• [Exercise instructions]
Straight copy, no pictures: transcribe each entry as it stands.

Records for the task Start Marker

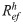
Estimation of Model SIR in Period 2 (October/2000—September/2004).(a) observed incidence (O) and adjusted i (E), (b) m3/m, (c) Refh (h) and Refm (m), and (d) Ref=Refh×Refm.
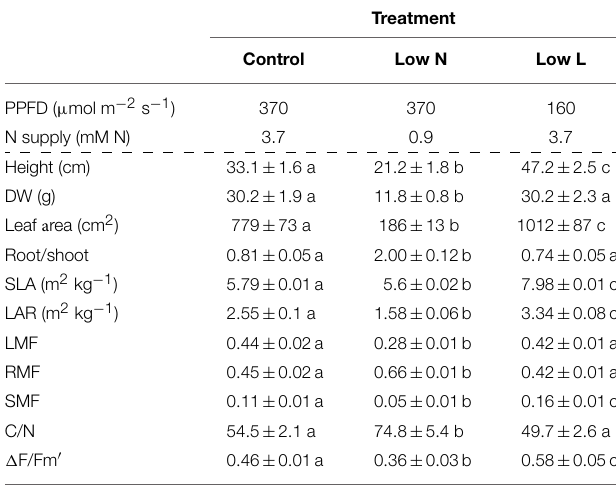
TABLE 1 | Effect of light and nutrient reduction on H. halimifolium .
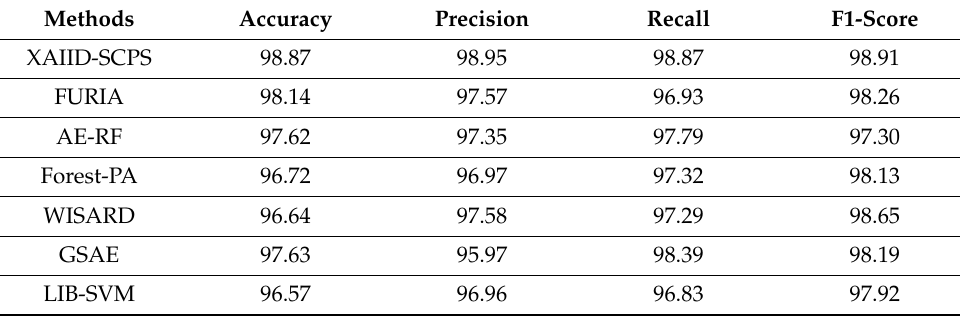
Table 4. Comparative outcome of XAIID-SCPS system with other systems.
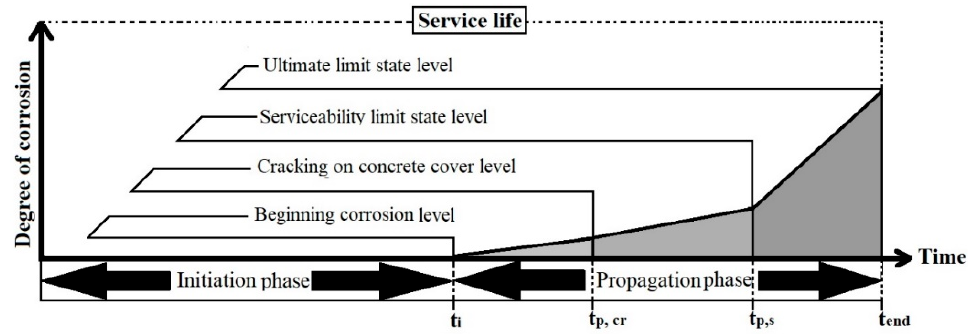
Figure 3. The service life of rebars in an RC structure according to the model by Tuutti [54]. According to the following Equation, the total time of chloride corrosion ( t l ) is the service life of the bridge structure’s reinforcements, obtained by summing the initiation and propagation phases together [56].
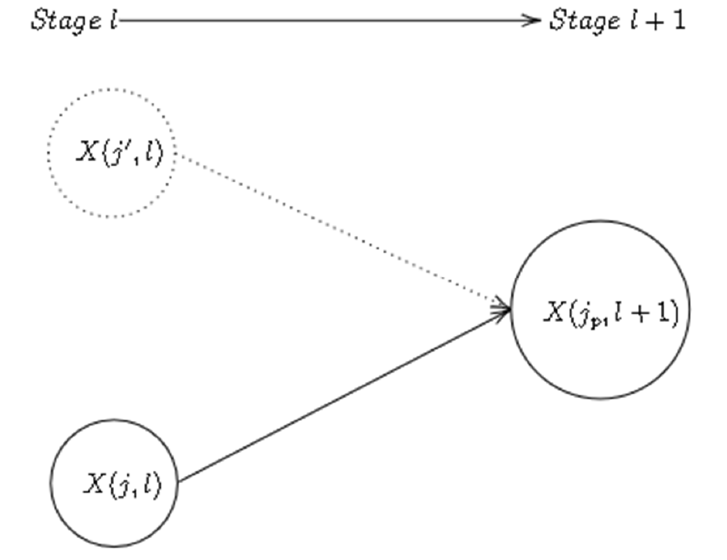
Fig. 2. Schematics of dominance rule and transitional state in the graph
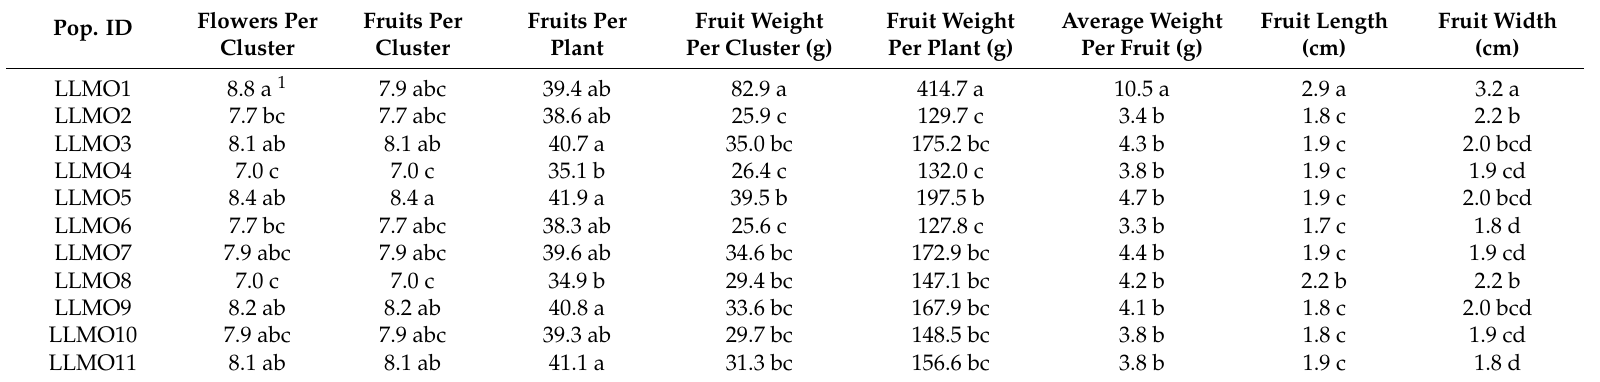
Table 4. Means comparison of flowers and fruits per cluster in eleven tomato accessions from El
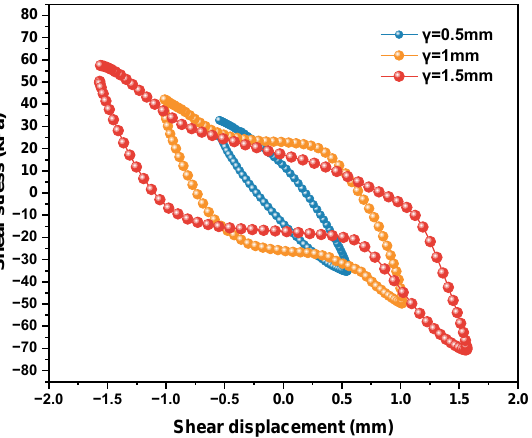
Figure 17. The curves of shear stress and shear displacement under different shear displacement amplitudes.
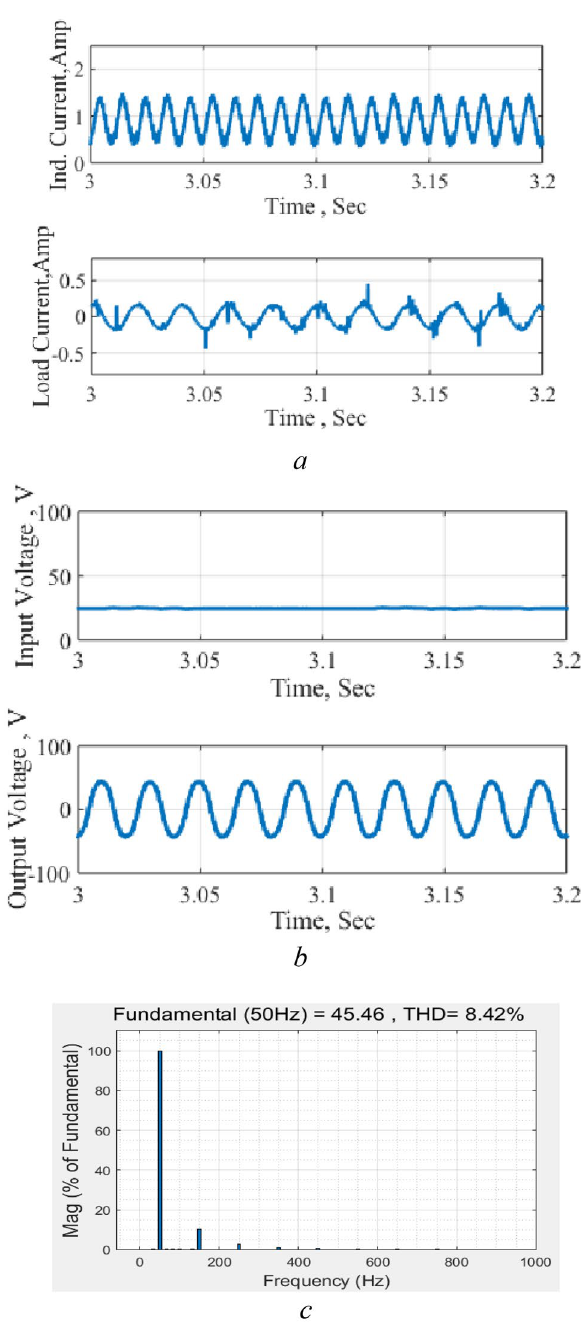
Figure 16. Circuit performance as an inverter. ( a ) Inductor and output current, ( b ) input and output voltages, ( c ) THD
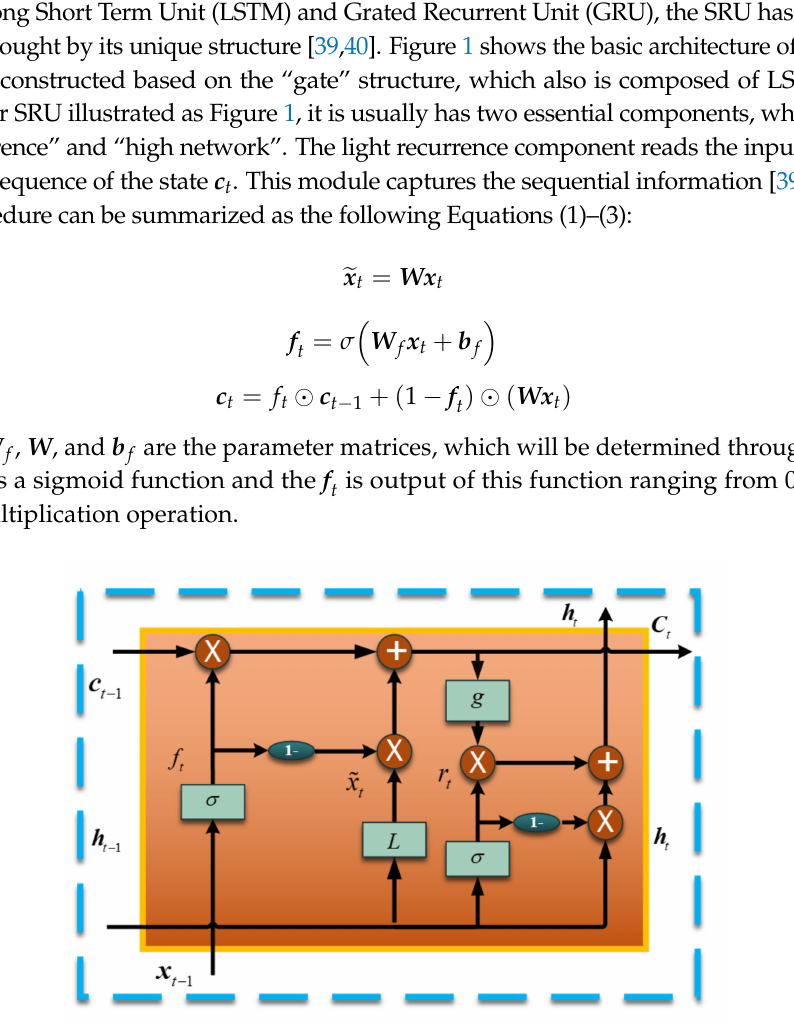
Figure 1. Basic structure of the Simple Recurrent Unit (SRU) Working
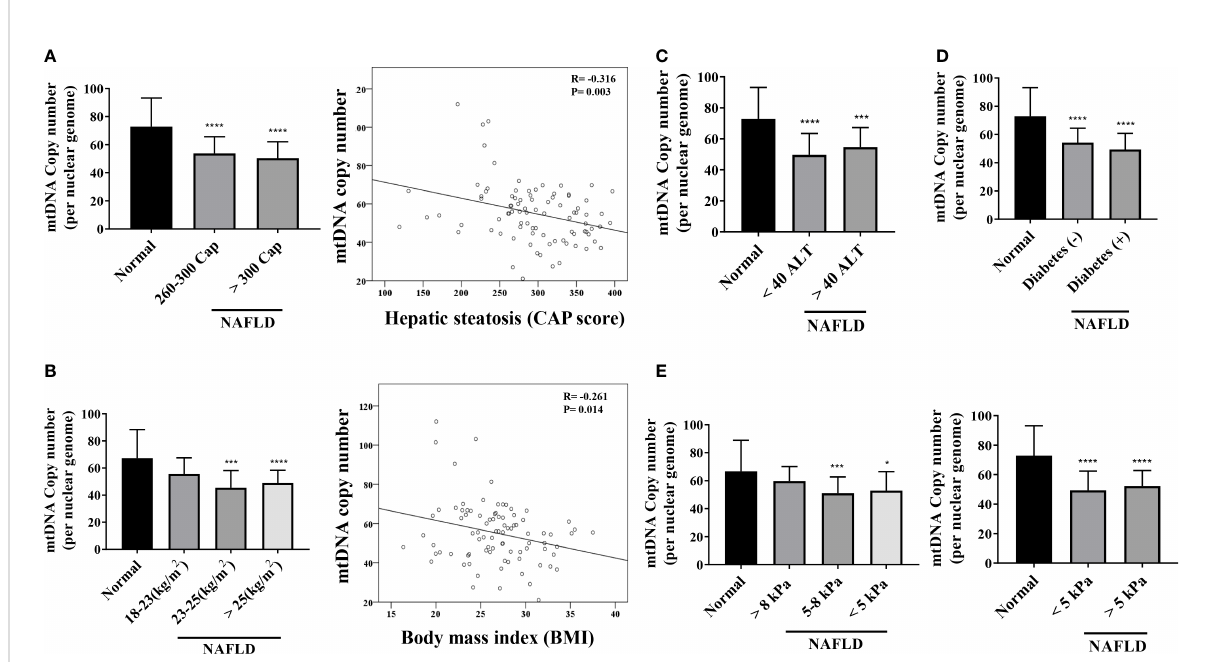
FIGURE 4 Mitochondrial copy number of peripheral mononuclear cells in NAFLD. (A) Results of mitochondrial DNA (mtDNA) copy number based on the hepatic steatosis standard. *P < .0001 compared with the control. There is a negative correlation between the mtDNA copy number and hepatic steatosis (R = -0.316, P = .003). (B) Results of mtDNA copy number based on BMI (**P=0.001 – 0.01; ****P < 0.0001). mtDNA copy number has a negative correlation with BMI (R = -0.261, P = .014). (C – E) mtDNA copy number results based on ALT, diabetes, and kPa standards (*P=0.01 – 0.05; ***P=0.001; ****P <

Records for the task End Marker

• [Response area]
Estimation of Model SIR in Period 2 (October/2000—September/2004).(a) observed incidence (O) and adjusted i (E), (b) m3/m, (c) Refh (h) and Refm (m), and (d) Ref=Refh×Refm.
TABLE 1 | Effect of light and nutrient reduction on H. halimifolium .
Table 4. Comparative outcome of XAIID-SCPS system with other systems.
Figure 3. The service life of rebars in an RC structure according to the model by Tuutti [54]. According to the following Equation, the total time of chloride corrosion ( t l ) is the service life of the bridge structure’s reinforcements, obtained by summing the initiation and propagation phases together [56].
Fig. 2. Schematics of dominance rule and transitional state in the graph
Table 4. Means comparison of flowers and fruits per cluster in eleven tomato accessions from El
Figure 17. The curves of shear stress and shear displacement under different shear displacement amplitudes.
Figure 16. Circuit performance as an inverter. ( a ) Inductor and output current, ( b ) input and output voltages, ( c ) THD
Figure 1. Basic structure of the Simple Recurrent Unit (SRU) Working
FIGURE 4 Mitochondrial copy number of peripheral mononuclear cells in NAFLD. (A) Results of mitochondrial DNA (mtDNA) copy number based on the hepatic steatosis standard. *P < .0001 compared with the control. There is a negative correlation between the mtDNA copy number and hepatic steatosis (R = -0.316, P = .003). (B) Results of mtDNA copy number based on BMI (**P=0.001 – 0.01; ****P < 0.0001). mtDNA copy number has a negative correlation with BMI (R = -0.261, P = .014). (C – E) mtDNA copy number results based on ALT, diabetes, and kPa standards (*P=0.01 – 0.05; ***P=0.001; ****P <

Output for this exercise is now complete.